Sudut mata Elma memicing. Sekilas dia dapat melihat lukisan yang baru ditutupi oleh Kaito, meski tak seutuhnya. Dia hanya bisa melihat bagian rambutnya yang tergerai dengan wajah orang putus asa. Perut Elma bergejolak. Dia merasa ingin muntah. Dalam hati, Elma bersyukur Kaito segera menutupi lukisan itu.

"Apa lukisan itu sudah selesai?" tunjuk Elma pada lukisan yang sudah terbungkus kain.

Kaito tak mampu berbohong, tapi dia harus mengarang sesuatu agar terdengar masuk akal, "Aku hanya perlu melakukan sentuhan akhir."

"Apa kau sungguh masih membutuhkanku hari ini?" desak Elma.

Kaito menelan saliva. Jakunnya melonjak menahan renjana. Dia berusaha mengucapkan sesuatu tapi terdengar parau sekali. Terngiang jelas orang yang baru saja menghubungi meminta Kaito untuk "menikmati" Elma sebagai hidangan penutup. Akan tetapi, nuraninya memberontak. Tanpa pemuda itu sadari, Elma sudah berdiri di depannya seperti seminggu terakhir saat akan menjadi model lukisannya.

Kaito menggeleng, "Aku sedang tak bisa melukis hari ini. Kau bisa pulang, Elma!"

Sepanjang perjalanan menuju studio Kaito, perempuan itu telah memikirkan berbagai macam rencana untuk mengungkap identitas pemerasnya. Akan tetapi, dia hanya bisa menemukan satu jalan, yakni memanfaatkan kelengahan Kaito. Elma tahu betul pemuda di hadapanya sangat mendambakan Elma. Dia sempat merasa bersalah karena dulu mencampakkan pria itu dengan sewenang-wenang.

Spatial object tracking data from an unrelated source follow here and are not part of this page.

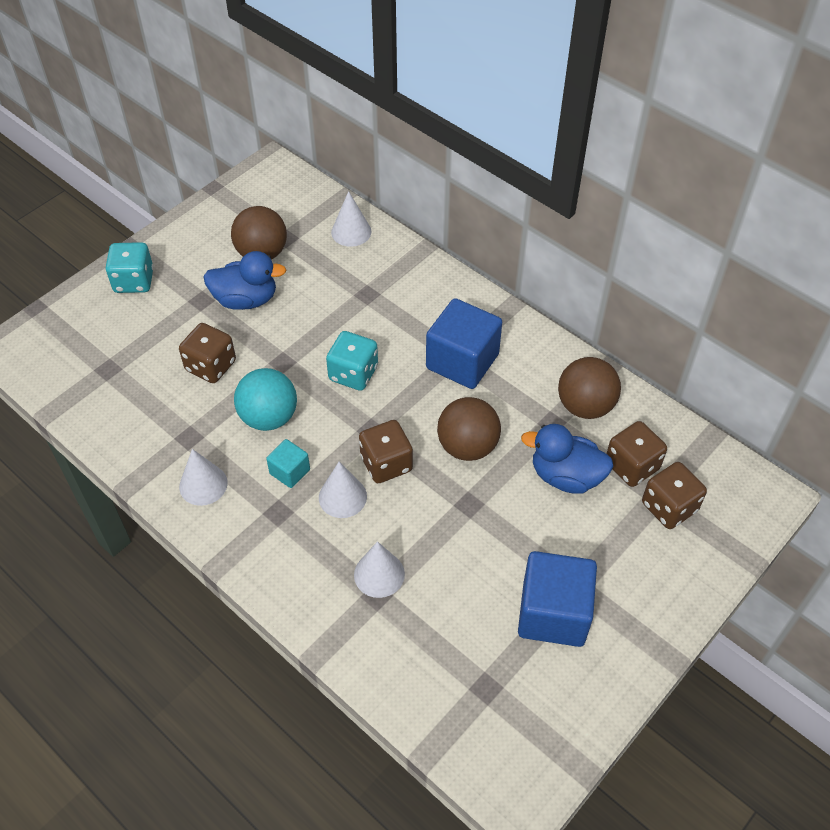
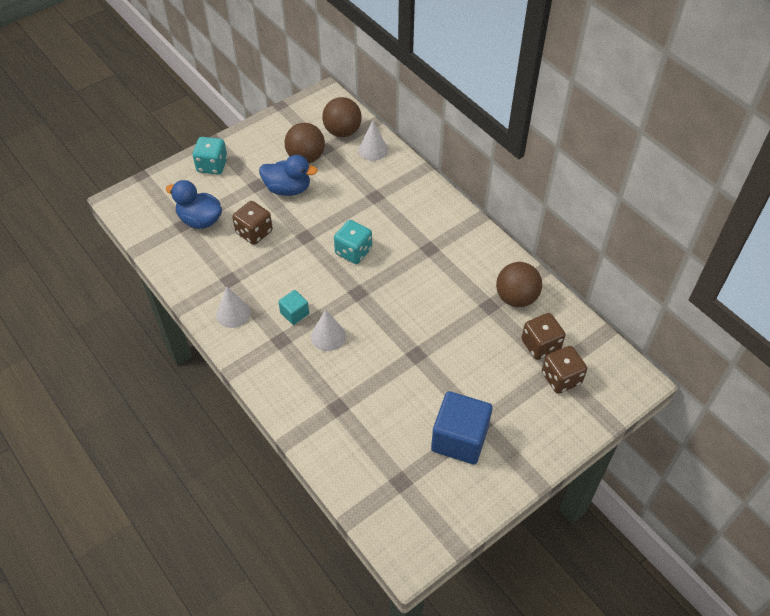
camera: 10 degrees right, 0 degrees up
turquoise ball [234,368,297,431] -> none
white cone [354,541,405,598] -> none
brown dice [359,420,413,483] -> none
blue cube [426,298,502,389] -> none
brown ball [437,397,501,461] -> brown ball moved to [322,97,362,137]
blue duck [521,424,614,494] -> blue duck moved to [166,180,222,229]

Selama seminggu, Kaito menunjukkan profesionalitasnya. Tak pernah sekalipun pemuda itu menyentuh Elma tanpa permisi. Kaito benar-benar melukis, hanya melukis. Kali ini Elma mungkin akan kembali merasa bersalah dan berutang pada Kaito seumur hidupnya. Dia harus melakukan sesuatu untuk menyelamatkan masa depan dan pernikahannya.

Elma mengecup pipi Kaito sekilas. Pria gondrong itu terlonjak dan mundur.

"Aku tahu kau masih mencintaiku, Bagas!" bisik Elma. "Aku bisa memberikan apa yang kau inginkan hari ini, tapi ..."

Elma kembali membisikkan sesuatu pada telinga Kaito. Pemuda itu hanya termenung. Dia sadar tak bisa memberikan apa yang Elma pinta, tapi bukankah sponsornya menjamin hari ini adalah hidangan penutup untuk kerja kerasnya?

Maka, di sanalah mereka. Kaito dengan pemikirannya dan Elma dengan rencananya. Mereka bertaruh dengan hidup masing-masing. Suara kelontang kaleng cat-cat bekas mengiringi pergulatan itu. Permukaan karpet penuh noda menjadi arena pertarungannya. Sofa usang yang beraroma pengencer cat dan sudut-sudut bayangan terkelam di minggu siang yang muram, menjadi saksi kerusakan moral demi meraih ambisi.

Di dalam mansion tuanya, sang pria duduk sambil menggenggam tuas kursi roda. Wajahnya berpendar karena pantulan cahaya dari layar monitor. Dia tarik lepas pelantang di kedua telinganya begitu mendengarkan suara-suara menjijikkan dari rumah studio Kaito.

"Mereka sungguh melakukannya! Pertunjukan yang menyenangkan, bukan? Mereka semua hanya sekumpulan binatang yang bersembunyi di balik raga dan cangkang manusia."